■ Daftar Tugas ■
1) Tolong terjemahkan kalimat "Sejatinya, Ahmad Al Neama bukan sosok baru di Indosat Ooredoo." dari teks tentang Ahmad Al Neama dan Indosat Ooredoo ke dalam bahasa Inggris.
2) Sambung teks tentang Ahmad Al Neama dan Indosat Ooredoo, mulai setelah kalimat terakhirnya.

■ Potongan Dokumen ■
____________________
Ahmad Al Neama dan Jurus Rebound Indosat Ooredoo

Jakarta, – Dalam RUPS yang digelar pada 3 Mei 2019, Indosat Ooredoo resmi mengumumkan perubahan jajaran pimpinan perusahaan. Ahmad Abdulaziz Al Neama ditunjuk sebagai Chief Executive Officer (CEO) menggantikan Chris Kanter yang kembali mengisi pos komisaris perusahaan.
Sejatinya, Ahmad Al Neama bukan sosok baru di Indosat Ooredoo. Sebelumnya, pria kelahiran 1983 ini, merupakan salah satu anggota dewan komisaris. Namun ia sudah bersama Ooredoo Group sejak 2010. Berkarir di grup perusahaan telekomunikasi yang berbasis di Qatar itu, karir Ahmad terbilang moncer. Berbagai posisi strategis pernah ia duduki.
____________________
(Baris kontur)
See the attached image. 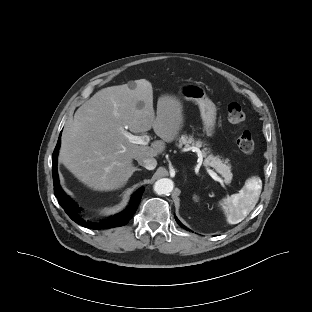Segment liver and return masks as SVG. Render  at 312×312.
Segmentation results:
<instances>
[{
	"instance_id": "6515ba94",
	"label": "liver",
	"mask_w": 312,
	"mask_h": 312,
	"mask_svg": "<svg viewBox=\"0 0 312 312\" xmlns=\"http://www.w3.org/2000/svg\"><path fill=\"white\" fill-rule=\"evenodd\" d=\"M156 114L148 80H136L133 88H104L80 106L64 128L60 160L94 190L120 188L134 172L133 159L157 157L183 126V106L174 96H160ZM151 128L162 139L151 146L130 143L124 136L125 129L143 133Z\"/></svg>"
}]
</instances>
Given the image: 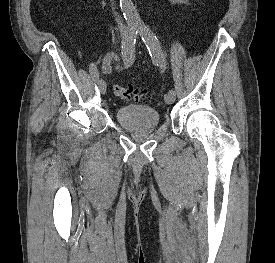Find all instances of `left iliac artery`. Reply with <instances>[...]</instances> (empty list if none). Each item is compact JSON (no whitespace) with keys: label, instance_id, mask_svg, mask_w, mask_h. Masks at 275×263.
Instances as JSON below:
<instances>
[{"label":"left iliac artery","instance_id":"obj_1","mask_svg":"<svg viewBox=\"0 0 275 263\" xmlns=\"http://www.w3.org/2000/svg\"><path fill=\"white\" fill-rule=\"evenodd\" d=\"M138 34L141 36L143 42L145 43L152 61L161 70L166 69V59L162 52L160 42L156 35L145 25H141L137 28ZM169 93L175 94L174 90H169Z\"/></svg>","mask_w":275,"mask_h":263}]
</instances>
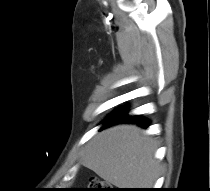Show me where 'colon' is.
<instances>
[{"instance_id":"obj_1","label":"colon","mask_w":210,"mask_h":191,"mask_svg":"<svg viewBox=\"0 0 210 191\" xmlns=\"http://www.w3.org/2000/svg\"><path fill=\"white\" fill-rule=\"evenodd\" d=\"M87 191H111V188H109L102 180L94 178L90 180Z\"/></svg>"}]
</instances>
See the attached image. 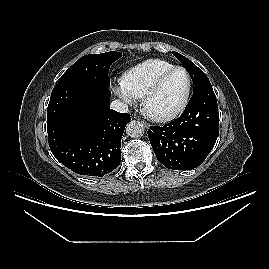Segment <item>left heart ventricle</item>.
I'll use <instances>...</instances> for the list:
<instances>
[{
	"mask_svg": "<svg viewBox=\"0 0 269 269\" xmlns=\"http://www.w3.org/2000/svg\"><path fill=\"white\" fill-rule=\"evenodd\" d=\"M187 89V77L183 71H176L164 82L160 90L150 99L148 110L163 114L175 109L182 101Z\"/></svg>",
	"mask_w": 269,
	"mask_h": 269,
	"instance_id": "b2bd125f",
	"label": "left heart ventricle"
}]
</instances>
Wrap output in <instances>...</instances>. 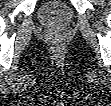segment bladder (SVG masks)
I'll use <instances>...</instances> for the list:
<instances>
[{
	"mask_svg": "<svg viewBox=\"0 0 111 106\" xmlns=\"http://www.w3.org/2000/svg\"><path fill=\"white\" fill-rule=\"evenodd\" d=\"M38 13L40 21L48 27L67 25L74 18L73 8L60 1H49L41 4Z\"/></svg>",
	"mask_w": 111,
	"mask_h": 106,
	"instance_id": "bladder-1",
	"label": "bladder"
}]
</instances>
____________________
■ Jawaban Latihan ■
1) In fact, Ahmad Al Neama is not a new figure at Indosat Ooredoo.

2)
Diantaranya Chief Technology & Information Officer (CTO) di Ooredoo Group pada 2017. Chief Sales & Service Officer Ooredoo Qatar pada 2015. Ia juga pernah memangku jabatan sebagai Dewan Direksi Ooredoo Oman, Myanmar dan Tunisia.
Mengacu pada perjalanan karir tersebut, rekam jejak Ahmad Al Neama sudah tidak diragukan lagi. Terbukti dengan kemampuan Ahmad dalam hal pengelolaan yang efektif, kemampuan memimpin tim, pengelolaan proyek, serta pengembangan bisnis dan strategi.
Dengan usia yang masih terbilang muda untuk ukuran CEO, kehadiran Ahmad di Indosat Ooredoo sejalan dengan tren operator selular yang tengah bertransformasi. Berkembangnya teknologi digital saat ini. Sehingga membutuhkan CEO yang energik dan visioner.
Pada lingkup yang lebih luas, era digital menjadikan operator selular memiliki peran vital dalam mendukung rencana strategis nasional. Diantaranya membangun infrastruktur telekomunikasi ke seluruh wilayah, meningkatkan penetrasi layanan broadband dan digital ekonomi, serta mendorong pertumbuhan inovasi digital kreatif yang mendorong kemajuan bangsa.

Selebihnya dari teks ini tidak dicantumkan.